| YOUR ASSIGNMENT |
Reprint all of the data below exactly as shown and skip every image.
GIVEN DATA Start Marker
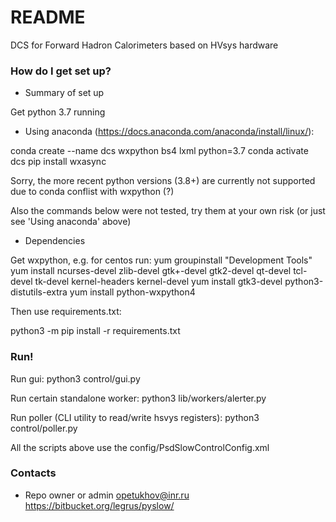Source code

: # README #

DCS for Forward Hadron Calorimeters based on HVsys hardware

### How do I get set up? ###

* Summary of set up

Get python 3.7 running 

* Using anaconda (https://docs.anaconda.com/anaconda/install/linux/):


conda create --name dcs wxpython bs4 lxml python=3.7
conda activate dcs
pip install wxasync

Sorry, the more recent python versions (3.8+) are currently not supported due to conda conflist with wxpython (?)

Also the commands below were not tested, try them at your own risk (or just see 'Using anaconda' above)

* Dependencies

Get wxpython, e.g. for centos run:
yum groupinstall "Development Tools"
yum install ncurses-devel zlib-devel gtk+-devel gtk2-devel qt-devel tcl-devel tk-devel kernel-headers kernel-devel
yum install gtk3-devel python3-distutils-extra
yum install python-wxpython4

Then use requirements.txt:

python3 -m pip install -r requirements.txt

### Run! ###

Run gui: 
python3 control/gui.py

Run certain standalone worker: 
python3 lib/workers/alerter.py

Run poller (CLI utility to read/write hsvys registers):
python3 control/poller.py

All the scripts above use the config/PsdSlowControlConfig.xml 

### Contacts ###

* Repo owner or admin
opetukhov@inr.ru
https://bitbucket.org/legrus/pyslow/

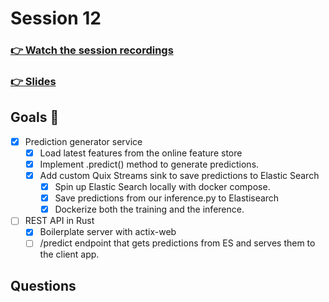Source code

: # Session 12
### [👉 Watch the session recordings]()

### [👉 Slides]()

## Goals 🎯

- [x] Prediction generator service
    - [x] Load latest features from the online feature store
    - [x] Implement .predict() method to generate predictions.
    - [x] Add custom Quix Streams sink to save predictions to Elastic Search
        - [x] Spin up Elastic Search locally with docker compose. 
        - [x] Save predictions from our inference.py to Elastisearch
        - [x] Dockerize both the training and the inference.

- [ ] REST API in Rust
    - [x] Boilerplate server with actix-web
    - [ ] /predict endpoint that gets predictions from ES and serves them to the client app.

## Questions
GIVEN DATA End Marker
| PROBLEM SOLUTION |
Source code

: # README #

DCS for Forward Hadron Calorimeters based on HVsys hardware

### How do I get set up? ###

* Summary of set up

Get python 3.7 running 

* Using anaconda (https://docs.anaconda.com/anaconda/install/linux/):


conda create --name dcs wxpython bs4 lxml python=3.7
conda activate dcs
pip install wxasync

Sorry, the more recent python versions (3.8+) are currently not supported due to conda conflist with wxpython (?)

Also the commands below were not tested, try them at your own risk (or just see 'Using anaconda' above)

* Dependencies

Get wxpython, e.g. for centos run:
yum groupinstall "Development Tools"
yum install ncurses-devel zlib-devel gtk+-devel gtk2-devel qt-devel tcl-devel tk-devel kernel-headers kernel-devel
yum install gtk3-devel python3-distutils-extra
yum install python-wxpython4

Then use requirements.txt:

python3 -m pip install -r requirements.txt

### Run! ###

Run gui: 
python3 control/gui.py

Run certain standalone worker: 
python3 lib/workers/alerter.py

Run poller (CLI utility to read/write hsvys registers):
python3 control/poller.py

All the scripts above use the config/PsdSlowControlConfig.xml 

### Contacts ###

* Repo owner or admin
opetukhov@inr.ru
https://bitbucket.org/legrus/pyslow/

Source code

: # Session 12
### [👉 Watch the session recordings]()

### [👉 Slides]()

## Goals 🎯

- [x] Prediction generator service
    - [x] Load latest features from the online feature store
    - [x] Implement .predict() method to generate predictions.
    - [x] Add custom Quix Streams sink to save predictions to Elastic Search
        - [x] Spin up Elastic Search locally with docker compose. 
        - [x] Save predictions from our inference.py to Elastisearch
        - [x] Dockerize both the training and the inference.

- [ ] REST API in Rust
    - [x] Boilerplate server with actix-web
    - [ ] /predict endpoint that gets predictions from ES and serves them to the client app.

## Questions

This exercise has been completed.